In “Madness And Civilization”, Foucault writes about an early trope concerning madness– the “Ship Of Fools”. Mentally ill people are grouped together and put on a ship– perhaps this ship travels the rivers of Europe on a pilgrimage to any of various shrines. Perhaps the insane are simply and mainly cast away from land, from the certain shores of the healthy.
As a schizophrenic person, this image interests me. I notice that a ship is referred to- and it is a vessel that only the insane board. I infer that the ship represents a sort of travelling chaos or irrationality– to get on board is one of life’s possibilities, but the sane reject it.

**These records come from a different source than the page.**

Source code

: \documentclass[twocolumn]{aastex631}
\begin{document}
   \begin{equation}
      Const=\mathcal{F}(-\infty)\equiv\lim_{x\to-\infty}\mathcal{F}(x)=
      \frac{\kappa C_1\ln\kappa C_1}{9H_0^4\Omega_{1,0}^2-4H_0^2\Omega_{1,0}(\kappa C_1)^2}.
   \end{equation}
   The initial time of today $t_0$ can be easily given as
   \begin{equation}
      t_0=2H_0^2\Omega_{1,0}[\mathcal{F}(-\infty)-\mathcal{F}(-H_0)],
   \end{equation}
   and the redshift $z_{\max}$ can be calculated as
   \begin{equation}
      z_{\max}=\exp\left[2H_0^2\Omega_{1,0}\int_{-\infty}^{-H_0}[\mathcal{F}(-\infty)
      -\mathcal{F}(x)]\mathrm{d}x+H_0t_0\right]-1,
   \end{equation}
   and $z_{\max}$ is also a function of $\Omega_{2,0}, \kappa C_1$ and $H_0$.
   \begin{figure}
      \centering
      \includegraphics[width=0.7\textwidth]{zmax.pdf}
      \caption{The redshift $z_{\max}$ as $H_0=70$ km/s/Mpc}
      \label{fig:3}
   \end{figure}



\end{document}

The “Ship Of Fools” is a metaphor for aspects of society and life for which only fools relentlessly quest. The well-grounded person refuses the journey. Culture, reason, and accepted values are the sane person’s landed castle.
Why is the madman on a journey? Why can he or she never dock, never come home? In part, this may because they have become apart from culture– society has set them off, on this never-ending quest.
From the schizophrenic’s perspective, I have to add that, conversely– perhaps the mentally ill person has cast society off. The mentally ill person boards the ship, by refusing to accept society’s’ standards. A compromise, to externalize the chaos and irrationality of life, has been refused by the mentally ill person. The insane person embodies that chaos. The crazy person and the sane reject one another.
Perhaps what seems the journey of a fool, to the healthy world, seems to the insane person the quest of a hero– to leave the shores of the known and defined and seek deeper, more hidden meanings.